▸ PROMPT 1:
Gather every line of the records below that contains the string "series", and copy each such line.
▸ PROMPT 2:
Carry on the market commentary below from its final line.

North and South Korean Leaders are meeting today for the first time to discuss denuclearization, with the risk to the downside that they fail to reach an agreement. Markets are still in risk-on mode, despite the selling early this week. Gold has dropped to support around 1315.00 and equity indices have regained almost all their losses.
German Gfk Consumer Confidence Survey (May) was as expected at 10.8, from the previous 10.9. This number came in just under last month's figure. The February reading came in at the highest level in more than ten years at 11.0. Economic data in Germany has been showing slower growth, with Business confidence also taking a hit recently, but it has not come through in this release in any noticeable way. EURGBP moved up from 0.87300 to 0.87370 following this data release.
The ECB Deposit Rate Decision was announced, with the central bank leaving rates unchanged as expected at -0.4%. The ECB Interest Rate Decision was left unchanged at 0%. The ECB Press Conference and Monetary Policy Statement followed at 12:30 GMT. ECB President Mario Draghi explained away recent economic data, concluding that the weakness in the figures was likely to be temporary and growth continues to be solid and broad-based. On Inflation, he said that the ECB is confident in its target but that underlying inflation remains subdued. He was firm that normalisation should proceed at a gradual pace and chose not to speak about the Euro in any detail. As a result, EURUSD sold off from 1.22040 to 1.21000, as the June meeting is now being heralded as the decisive event for Interest Rates and QE going forward.
US Durable Goods Orders Ex-Transportation (Mar) were 0.0% against an expected 0.5%, from 0.9% previously, which was revised down from 1.2%. Durable Goods Orders (Mar) was 2.6% v an expected 1.6%, against 3.5% previously, which was revised up from 3.1%. This data series shows that transportation accounted for much of the beat in the headline number, but the series fell from last month's figures despite revisions. US Initial Jobless Claims (Apr 20) was 209K against an expected 230K, from 232K previously, which was revised up to 233K. Continuing Jobless Claims (Apr 13) was 1.837M against an expected 1.850M, from 1.863M previously, which was revised up to 1.866M. Jobless Claims had beaten expectations on the last three readings, but numbers have been decreasing from the 242K high three weeks ago. On this occasion, the data was less than expected, with new claims at a new multi-year low. GBPUSD hit 1.39515 after the release but rallied to 1.39975 in the following two hours.
EURUSD is up 0.05% overnight, trading around 1.21089.
USDJPY is down -0.04% in early session trading at around 109.248.
GBPUSD is up 0.12% this morning, trading around 1.39299.

▸ DATASET CONTENT:

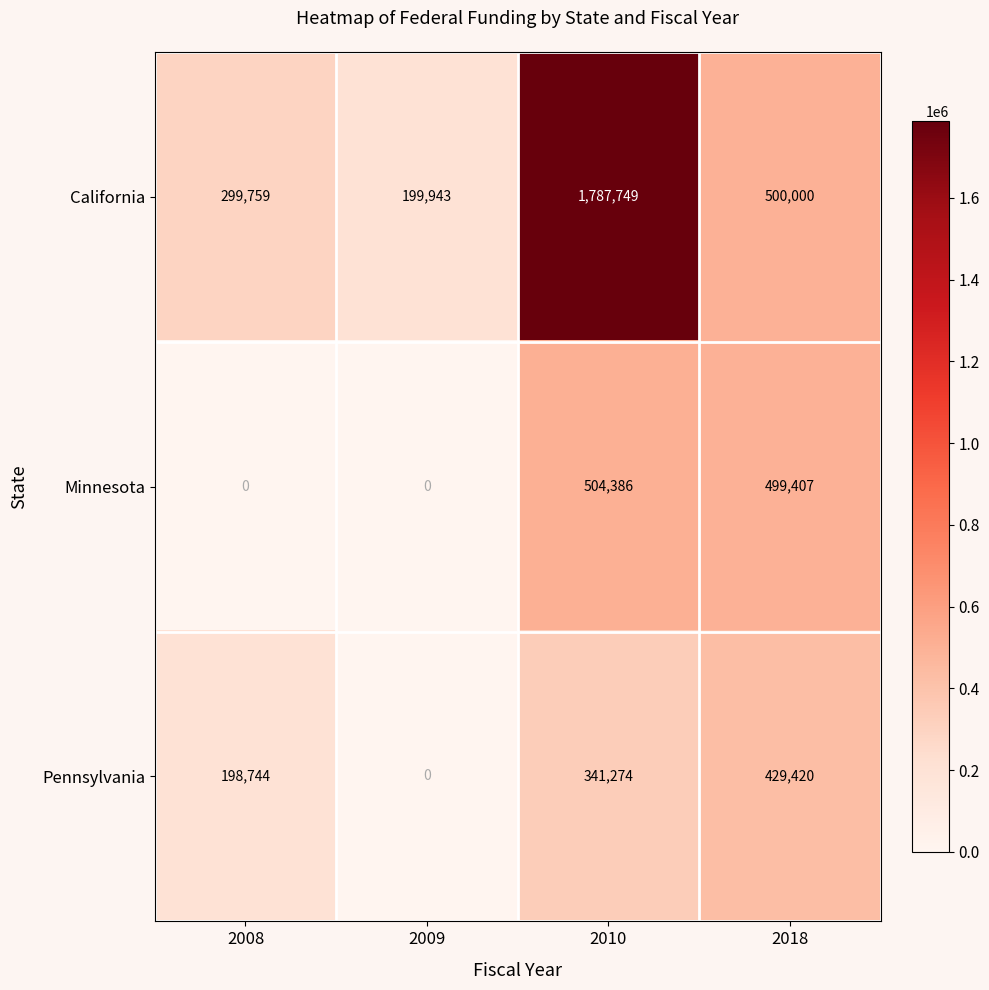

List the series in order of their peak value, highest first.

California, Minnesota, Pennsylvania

--

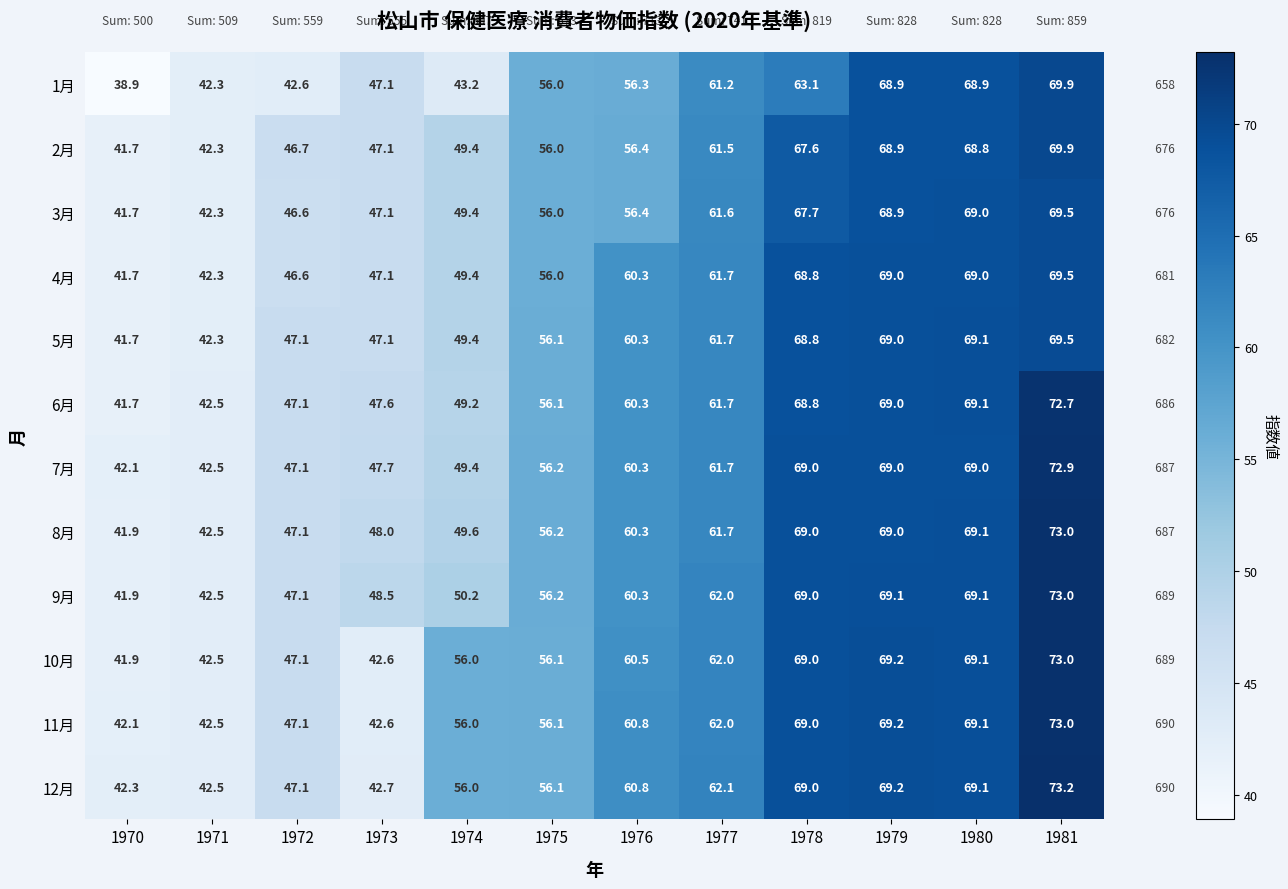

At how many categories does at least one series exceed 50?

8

==

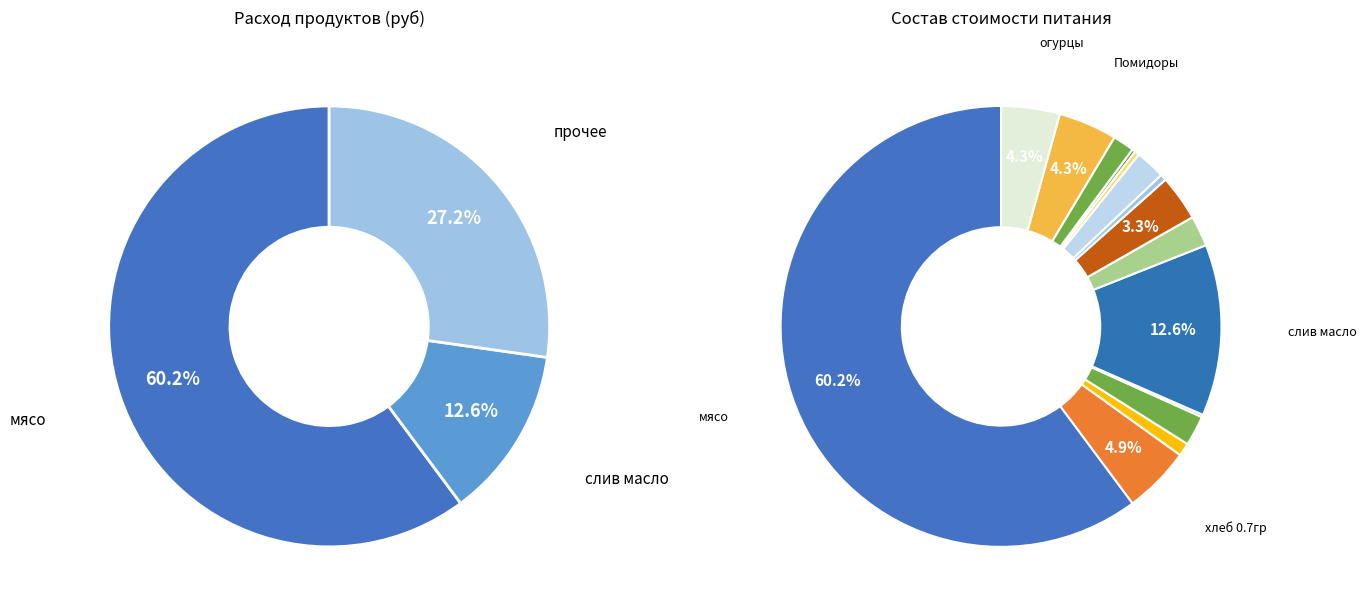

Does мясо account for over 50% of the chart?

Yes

▸ RESPONSE BOX 1:
List the series in order of their peak value, highest first.
At how many categories does at least one series exceed 50?

▸ RESPONSE BOX 2:
Gold is up 0.03% in early morning trading at around $1,317.27.
WTI is down -0.40% this morning, trading around $67.92.
USDCAD Maintains Bullish Bias In Near Term, Immediate Resistance At 50.0% Fibonacci Mark
USDCAD is ready to complete two consecutive positive weeks after the rebound on the 1.2530 support level. When looking at the bigger picture, the pair has been trading within a rising sloping channel since September 2017, failing several times to exit from this range. The technical indicators, though, continue to send bullish signals, suggesting that the bullish market is not over yet.
The MACD oscillator has crossed above the zero line, indicating that the market could strengthen a little bit more in the short-term. The Relative Strength Index (RSI) is standing in the positive area and is pointing to the upside supporting a bullish picture as well. As a side note, the price successfully surpassed above the simple moving averages and the 38.2% Fibonacci retracement level around 1.2720 of the downleg from 1.3800 to 1.2060.
Should the pair manage to strengthen its positive momentum, the next resistance could come around the 50.0% Fibonacci level slightly below the 1.2940 strong resistance level. A break above this level would endorse the bullish bias and open the way towards the 1.3130 – 1.3160 resistance zone, which stands near the return line of the upward sloping channel.
In case of declines in the pair, immediate support may be found near the 38.2% Fibonacci of 1.2720, which coincides with the 20-day simple moving average (SMA). A downside break of this zone would open the way towards the 1.2530 support barrier. If sellers manage to push below that hurdle too, that would drive the price until the 23.6% Fibonacci neat 1.2460.
ECB: Wondering Rather than Worrying
- Draghi signaled that growth peak might be behind us
- Monetary policy wasn't discussed!
- ECB is assessing signs of slowing growth of late...
- ...but at this point and still 'confident' inflation will move towards target
- ECB clearly in no rush to point markets towards tightening.......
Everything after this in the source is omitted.